Please, don't take hysterical criticism at face value. The truth is more complicated, but also reassuring.

Thursday, February 12, 2009

The need has never been greater

My grandfather was a physician in general practice at the beginning of the last century, before the Flexner Report revolutionized medical training and brought medical education into the scientific age. His office was in the bottom of the family home. My grandmother would open the door, folks would come in, and the agenda was whatever was on the mind of the person who came. There was no phone interuption (there were no phones!), record keeping was easy (20 years on one 3 by 5 card), and most modern therapies had not yet been invented.

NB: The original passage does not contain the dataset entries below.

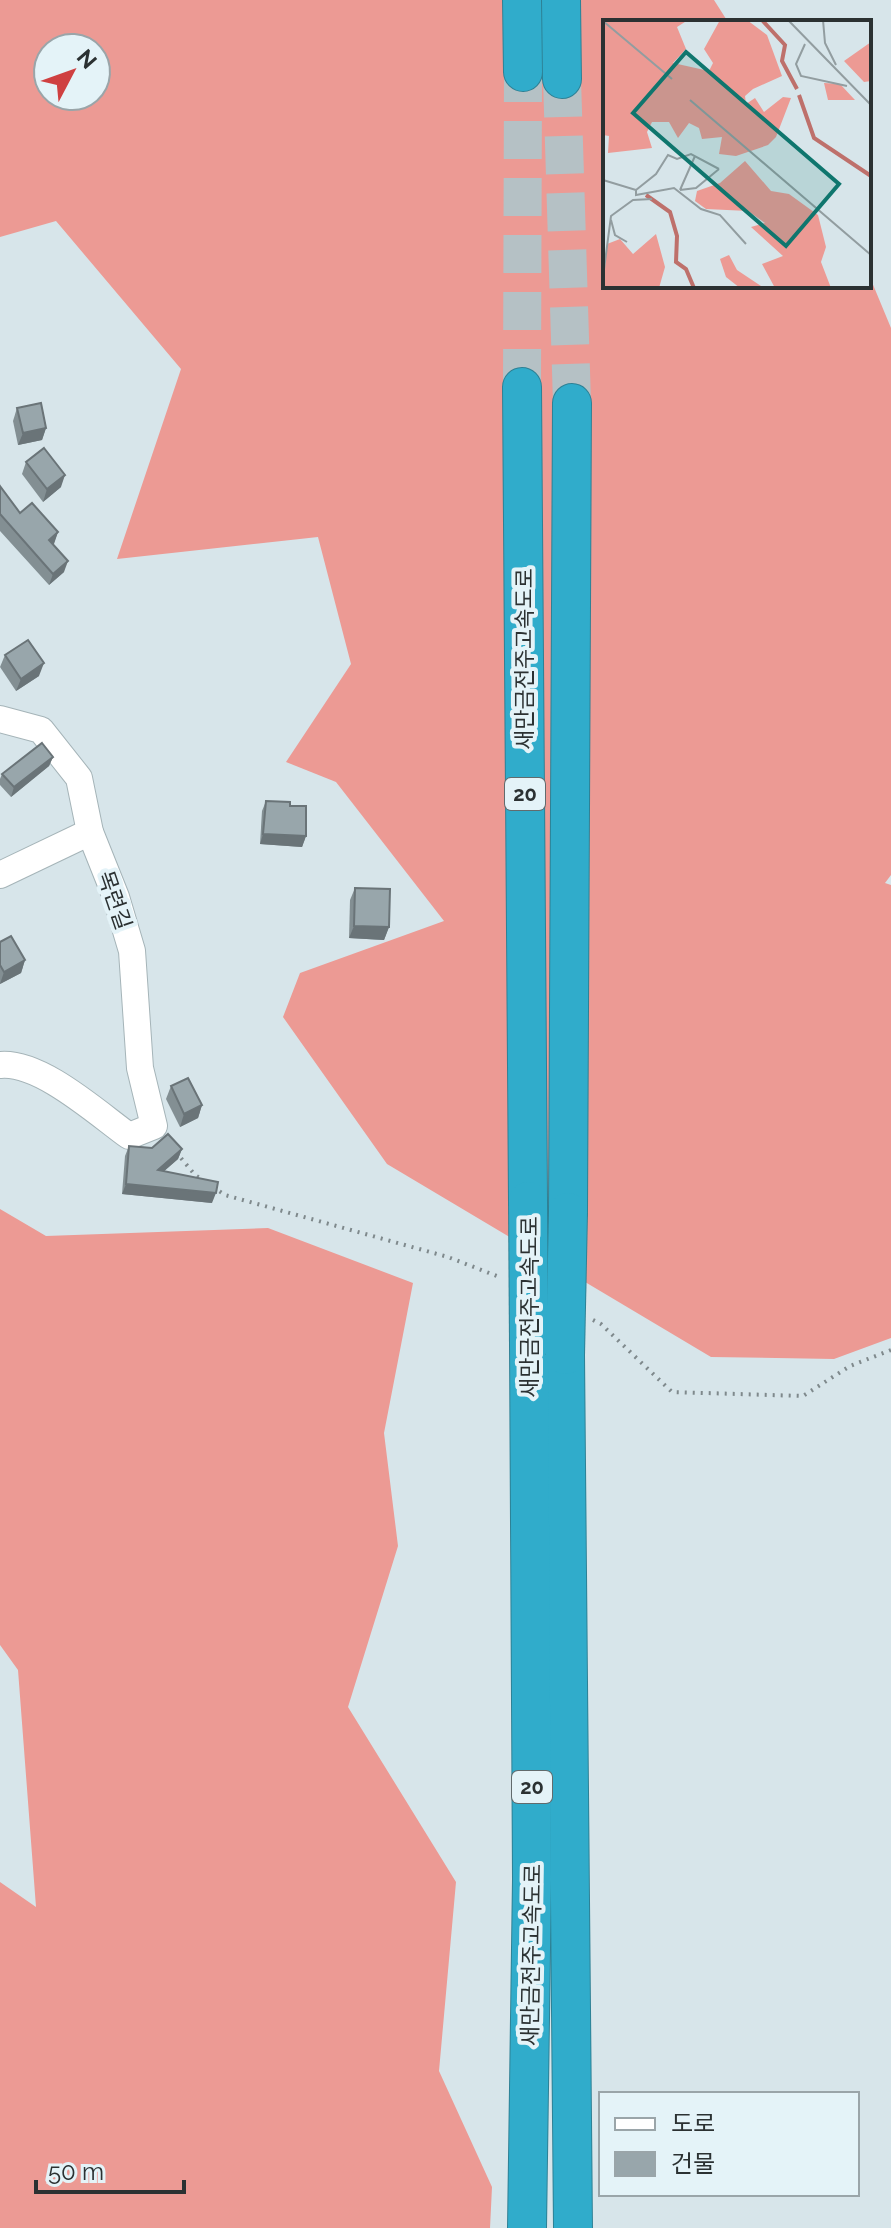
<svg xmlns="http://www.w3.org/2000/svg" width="891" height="2228" viewBox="0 0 891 2228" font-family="Raleway,'Noto Sans KR',sans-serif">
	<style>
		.forest { fill: #ec9a94; fill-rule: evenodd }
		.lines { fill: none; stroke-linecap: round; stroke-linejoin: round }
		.highway-tunnel { stroke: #b5c1c5; stroke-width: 38; stroke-dasharray: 38 19; stroke-linecap: butt }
		.minor-casing { stroke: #a5b4b8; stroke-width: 28 }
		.highway-casing { stroke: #2e8195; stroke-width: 40 }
		.path { stroke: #7f898c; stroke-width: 4; stroke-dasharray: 2 6; stroke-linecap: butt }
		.minor { stroke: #fff; stroke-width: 26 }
		.highway { stroke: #30accb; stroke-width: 38 }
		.highway-bridge-casing { stroke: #2e8195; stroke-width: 40; stroke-linecap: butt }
		.highway-bridge { stroke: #30accb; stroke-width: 38 }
		.wall { fill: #838f93 }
		.shaded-wall { fill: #6a7478 }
		.building { fill: #98a6ab; stroke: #6a7478; stroke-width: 2 }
		.labels { text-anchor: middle; stroke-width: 8; stroke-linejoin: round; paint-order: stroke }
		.shield { fill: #e4f3f8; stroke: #626b6d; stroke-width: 2 }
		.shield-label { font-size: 20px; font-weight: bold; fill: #2b3132 }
		.street-label { font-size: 22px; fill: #2b3132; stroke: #e4f3f8 }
		.inset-river { fill: none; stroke: #be706b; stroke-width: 4 }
		.inset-road { fill: none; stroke: #929da0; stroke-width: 2 }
		.view { fill: #0f766e; fill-opacity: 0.15; stroke: #0f766e; stroke-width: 4 }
		.inset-edge { fill: none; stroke: #2b3132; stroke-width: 4 }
	</style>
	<rect width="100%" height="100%" fill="#d7e5ea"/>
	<g class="forest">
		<path d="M0,0h714l14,22h-123v264h264v-11l22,53v547l-6,8 6,2v453l-57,21 -123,-2 -324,-193 -104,-147 17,-44 144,-52 -108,-139 -50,-20 65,-98 -33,-127 -201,22 64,-190 -125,-148 -56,16zM48,48h48v48h-48z"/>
		<path d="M0,1209l46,27 222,-8 145,55 -29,150 14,113 -50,161 108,175 -17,189 53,116 -2,41h-490v-346l36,25 -18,-237 -18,-25z"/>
	</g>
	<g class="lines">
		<g class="highway-tunnel">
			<path d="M562,79l10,324"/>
			<path d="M522,387l1,-315"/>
		</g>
		<defs>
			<g id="minor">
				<path d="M0,719l41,11 38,48 11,54 26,65 16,54 8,117 14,58 -25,10c-32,-23 -89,-75 -129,-71"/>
				<path d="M0,875l90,-43"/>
			</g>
			<g id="highway">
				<path d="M522,0l1,72"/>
				<path d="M561,0l1,79"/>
				<path d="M522,387l6,814"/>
				<path d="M568,1212l4,-809"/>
				<path d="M565,1355l8,873"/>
				<path d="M527,2228l5,-349 -3,-534"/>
			</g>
		</defs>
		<use href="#minor" class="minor-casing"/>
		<use href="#highway" class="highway-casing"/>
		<g class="path">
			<path d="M176,1152l19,23 8,5"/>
			<path d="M213,1187l12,8 223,62 54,21"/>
			<path d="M593,1320l8,4 71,68 131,4 47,-30 41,-16"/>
		</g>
		<use href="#minor" class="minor"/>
		<use href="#highway" class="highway"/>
		<defs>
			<g id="highway-bridge">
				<path d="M528,1201l1,144"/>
				<path d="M565,1355l3,-143"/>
			</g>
		</defs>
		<use href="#highway-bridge" class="highway-bridge-casing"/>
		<use href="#highway-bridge" class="highway-bridge"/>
	</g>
	<g class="wall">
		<path d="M17,408l29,20 -4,12 -24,5 -5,-24z"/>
		<path d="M26,462l35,25 -18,15 -21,-28z"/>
		<path d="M0,486l20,27 38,19 -5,13 11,27 -15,13 -49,-54z"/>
		<path d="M5,655l34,21 -23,15 -16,-24z"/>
		<path d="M53,757l-4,9 -38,31 -11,-12v-6l2,-5z"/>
		<path d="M266,801l24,5 16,30 -4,11 -42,-3 2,-33z"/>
		<path d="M355,888l34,39 -5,13 -35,-2 1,-38z"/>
		<path d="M0,942l25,18 -4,13 -21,11z"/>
		<path d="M171,1086l31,19 -4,13 -18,9 -14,-28z"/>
		<path d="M129,1146l53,3 -4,10 -14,12 48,32 -90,-9 3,-38z"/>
	</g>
	<g class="shaded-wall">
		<path d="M46,428l-4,12 -24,5 5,-12z"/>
		<path d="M65,475l-4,12 -18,15 4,-13z"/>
		<path d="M58,532l-4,12 -9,8 4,-12z"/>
		<path d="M68,561l-4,11 -15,13 4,-11z"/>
		<path d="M44,663l-5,13 -23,15 5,-12z"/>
		<path d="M53,757l-4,9 -38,31 3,-10z"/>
		<path d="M263,834l43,2 -4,11 -42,-3z"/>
		<path d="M354,926l35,1 -5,13 -35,-2z"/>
		<path d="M25,960l-4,13 -21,11 4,-12z"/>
		<path d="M202,1105l-4,13 -18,9 4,-13z"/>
		<path d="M182,1149l-4,10 -24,21 4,-10z"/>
		<path d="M126,1184l90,9 -4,10 -90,-9z"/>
	</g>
	<g class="building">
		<path d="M41,403l5,25 -23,5 -6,-25z"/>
		<path d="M44,448l21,27 -18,14 -21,-27z"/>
		<path d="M0,486l20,27 12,-10 26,29 -9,8 19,21 -15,13 -53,-60z"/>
		<path d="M28,640l16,23 -23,16 -16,-24z"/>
		<path d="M42,743l11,14 -39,30 -12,-13z"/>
		<path d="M266,801l24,1v4h16v30l-43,-2z"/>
		<path d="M355,888l35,1 -1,38 -35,-1z"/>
		<path d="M11,936l14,24 -21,12 -4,-7v-23z"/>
		<path d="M188,1078l14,27 -18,9 -13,-28z"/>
		<path d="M168,1134l14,15 -24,21 60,12 -2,11 -90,-9 3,-38 23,2z"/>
	</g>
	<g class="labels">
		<g class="shield">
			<rect x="505" y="778" width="40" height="32" rx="6"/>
			<rect x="512" y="1771" width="40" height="32" rx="6"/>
		</g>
		<g class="shield-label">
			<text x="525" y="801">20</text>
			<text x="532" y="1794">20</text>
		</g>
		<g class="street-label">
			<text transform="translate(524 659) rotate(-90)" y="8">새만금전주고속도로</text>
			<text transform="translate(115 900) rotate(71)" y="8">목련길</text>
			<text transform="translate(529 1307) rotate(-90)" y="8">새만금전주고속도로</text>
			<text transform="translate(531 1955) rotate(-89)" y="8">새만금전주고속도로</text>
		</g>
	</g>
	<g transform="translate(603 20)">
		<rect width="268" height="268" fill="#d7e5ea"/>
		<path d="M0,0h85l-11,7 9,22 -13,14 36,8 4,-8 -9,-14 16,-29h27l20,15 15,41 -29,13 -8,7 1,8 9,-6 9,14 19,-15 8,1 -15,39 -8,8 -32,11 -17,-2 3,-17 -20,2 -3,-11 -10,-5 -11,15 -9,-16h-17l-5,10 5,16 -44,5 1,-17 -6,-1zM268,22v39l-7,1 -20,-21zM221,63l16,1 15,16h-27zM142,141l26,30 18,3 29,21 8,32 -5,15 10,26h-56l-13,-24 21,-8 -32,-29 14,-4 -17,-12 -42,-2 -11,-8 2,-10 23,-8zM53,214l9,33 -6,21h-56l4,-44 13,-5 13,15zM126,235l8,15 27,18h-24l-14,-11 -6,-18z" fill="#ec9a94"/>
		<path class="inset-river" d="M159,0l23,25 -3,16 15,28M196,75l15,43 57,38M43,175l24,17 7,24 -1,26 10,7 8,19"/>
		<path class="inset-road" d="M185,0l83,85M220,0l2,23 11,22M0,1l69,58M202,24l-9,20 5,12 46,10M87,80l181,155M0,160l33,10v5l38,-7 27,21 19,6 26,29M33,170l20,-16 12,-19 9,4 14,-5 28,15M77,170l16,-2 23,-19M77,170l15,-34M8,200l4,15 12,7M0,257l8,-61 22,-16 19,-1"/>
		<path class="view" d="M83,32l153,132 -53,62 -153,-133z"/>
		<rect width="268" height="268" class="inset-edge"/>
	</g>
	<rect x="599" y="2092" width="260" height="104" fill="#e4f3f8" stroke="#9aa5a9" stroke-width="2"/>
	<rect x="615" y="2118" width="40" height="12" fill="#ffffff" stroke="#9aa5a9" stroke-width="2"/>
	<text x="671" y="2132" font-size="24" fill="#2b3132">도로</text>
	<rect x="615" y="2152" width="40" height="24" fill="#98a6ab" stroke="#9aa5a9" stroke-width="2"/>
	<text x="671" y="2172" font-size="24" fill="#2b3132">건물</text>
	<g transform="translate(72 72) rotate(49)"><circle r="38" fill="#e4f3f8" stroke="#9aa5a9" stroke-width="2"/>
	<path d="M0-6L14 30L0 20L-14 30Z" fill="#cf4041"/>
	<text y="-12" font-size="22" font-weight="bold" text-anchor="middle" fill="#2b3132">N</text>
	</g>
	<path d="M36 2180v12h148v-12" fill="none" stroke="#2b3132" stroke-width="4"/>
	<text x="48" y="2180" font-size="24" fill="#2b3132" stroke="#e4f3f8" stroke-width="6" paint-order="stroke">50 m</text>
</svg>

Today, many physicians in primary care continue to practice in the same basic style as my grandfather. They wait in their office to see what comes, and are only paid for this visit "piece work". It is as if the telephone was never invented, much less the Internet! They do not manage their patient panel in such a way as to improve their overall care, because they do not have the tools to know how the group is doing, and indeed, they may not even have thought about it.

Recently, Dr. Kevin Grumbach, professor and chair of the Department of Family and Community Medicine at the University of California, San Francisco, has renewed the call for a thorough "Revitalization of Primary Care". He correctly notes that the traditional model of primary care has not been very well supported by payers, purchasers or government agencies, and that people are turning away from it. In a recent article, he is quoted as saying, "This model of 19th-century practice -- of the doctor in the office and patients coming in -- is not going to work in the 21st century. We have come to the proverbial fork in the road." He identifies physician payment reform as one of the first steps we must take in revitalizing primary care, to provide the personal medical home. This is the work that we have been engaged in at Family Care Network.

Dr. Grumbach notes that the worsening shortage of primary care physicians is fueling "medical homelessness," which leaves patients without adequate access to primary care services and patient-centered medical homes. This is particularly tragic, since the ratio of primary care doctors to the population is the only statistic that has ever been shown to correlate with both improved health care quality and decreased cost of care. We must change now. The need has never been greater.